"Les gaullistes", des politiques comme les autres?

Les biographies sur le général de Gaulle se sont succédées, les études sur le gaullisme comme mouvement politique et parti aussi (celle de Serge Bernstein rééditée chez Tempus fait autorité), peu d’ouvrages sur les gaullistes existent, à la fois du point de vue des hommes et de leurs réseaux. Et ils furent divers ces gaullistes ! Le gaullisme de la Résistance ne fut pas celui du RPF et ce dernier ne recouvre pas forcément celui des années 60. Sans parler du gaullisme social, du gaullisme conservateur ou même du gaullisme de gauche…

 

Quelques hommes…

 

L’ouvrage délaisse les célébrités (Pompidou, Chaban-Delmas, Messmer, voire Jacques Soustelle) et recense quelques figures assez originales qui témoignent de la diversité du mouvement. Par exemple Christian Hocq retrace ainsi l’itinéraire de Maurice Schumann, qui incarnait la fidélité à la personne du Général mais qui n’adhéra pas au RPF, restant au MRP. Déchiré entre cette fidélité et ses convictions démocrates chrétiennes et européennes, il démissionna en mai 1962 après la déclaration anti européenne du Général de Gaulle avant de revenir dans le gouvernement Pompidou en tant que ministre d’État chargé de la Recherche scientifique en 1967. Quant à Louis Joxe, il est caractéristique de cette haute fonction publique qui se rallia en 1958 sans états d’âmes, un Jacques Foccart incarnant quant à lui la continuité du RPF.

 

Les réseaux

 

Ce recueil cherche aussi à étudier l’implantation des gaullistes dans certaines professions : journalistes, diplomates, juristes et même les sportifs. Les mouvements étudiants  et universitaires sont aussi présentés. Ici, on trouve trace d’une démarche historique qui a fait ses preuves par exemple pour l’histoire du mouvement communiste. On peut en tout cas à bon droit poser une question : le gaullisme a-t-il « gaullisé » la société ou celle-ci a-t-elle « normalisé » le gaullisme ? Sujet à peine évoqué mais présent dans ce recueil. L’implantation régionale, à Paris par exemple, est ici bien évoquée. Force est de constater en tout cas que le mouvement gaulliste imita les autres partis, en particulier socialiste et communiste, dans le « maillage» de la société.

 

Les rivaux

 

Un certain nombre de contributions sont ici présentées sur les relations des différents mouvements gaullistes avec libéraux, centristes, socialistes (quid du PCF ?). Toutes de très bonne qualité, elles permettent de comprendre comment les trois courants suscités, de tradition plus ancienne, ont dû s’accommoder d’un mouvement puissant, qui fut parfois leur partenaire mais surtout un rival.

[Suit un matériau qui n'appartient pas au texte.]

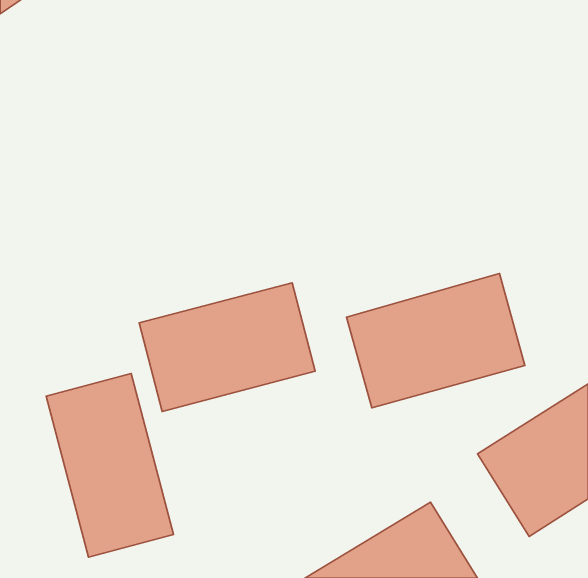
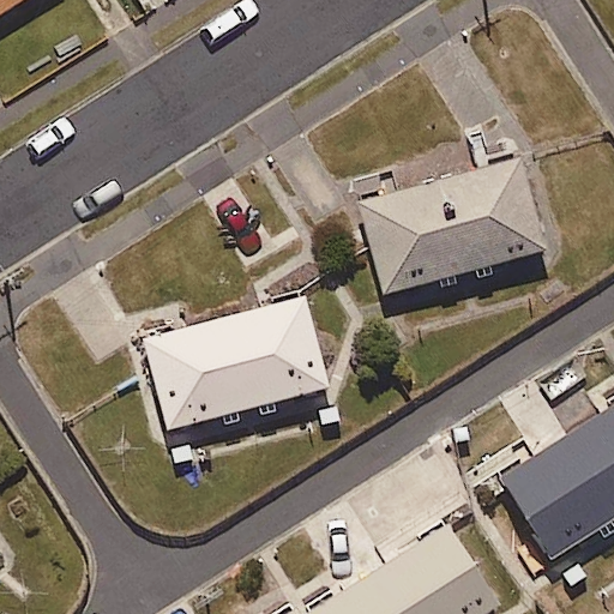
building: [346,274,525,408] -> [360,155,546,295]
building: [46,373,173,557] -> none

Le gaullisme était auréolé du charisme de de Gaulle mais souffrait aussi d’une faiblesse : à trop vouloir rassembler, ne risquait-il pas de se diluer en absorbant ou en se liant avec d’autres partis, particulièrement ceux de droite ? C’est toute la problématique du gaullisme d’après de Gaulle, celui de Chirac, à peine esquissé dans cet ouvrage (dont ce n’est pas le sujet central), qui mènera au rassemblement de toutes les droites, à travers l’UMP, qui n’a plus rien de gaulliste. On souhaite un jour de lire le même livre sur le RPR et ses courants (comme le gaullisme social de Philippe Séguin par exemple).

 

Sylvain Bonnet

 

Sous la direction de François Audigier & Bernard Lachaise & Sébastien Laurent, Les gaullistes, éditions nouveau monde, mars 2013, 600 pages, 29 €

Sur le même thème

2 commentaires

N'est-ce pas aujourd'hui une figure tutélaire contre laquelle il est difficile de s'ériger (comme le fit François Mitterrand dans son Coup d'état permanent, avant bien sûr de faire ce qu'il reprochait au Général... ), et tout le monde se tient la main autour de sa statue pour éviter les coups ? 

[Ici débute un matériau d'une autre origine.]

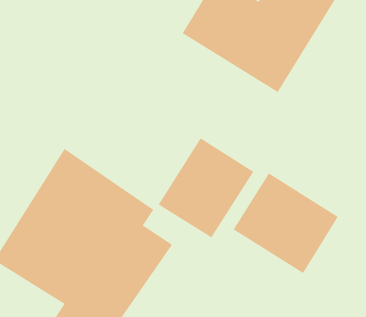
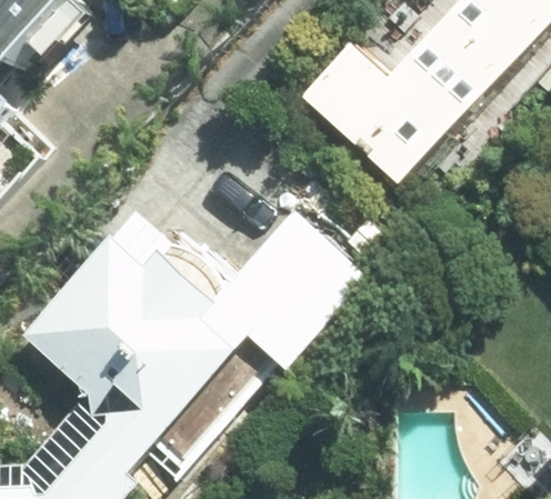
building: [233,172,339,274] -> none

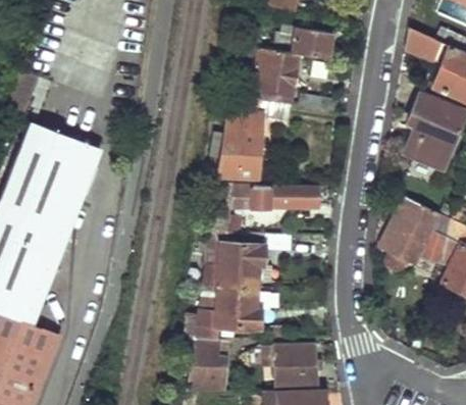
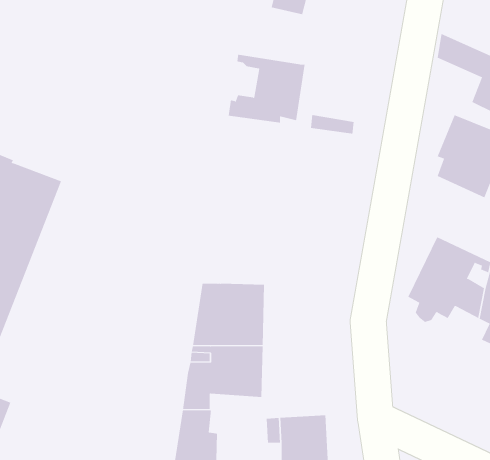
building: [294,27,335,59] -> none
building: [220,97,287,180] -> none
building: [212,184,319,236] -> none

En histoire, il n'y a pas de tabous. Il est vrai qu'étudier de Gaulle aujourd'hui, c'est un peu comme se pencher sur Napoléon (ils sont d'ailleurs souvent comparés) et attraper le vertige. Pour autant, il y a des biographies, comme celle d'Eric Roussel, qui ne sont en aucun cas des hagiographies et c'est tant mieux car l'hagiogrpahie relève d'une idéologie, de la propagande et accessoirement de l'Histoire0. Pour autant, ici, l'ouvrage parle des gaullistes, ce qui n'est pas la même chose.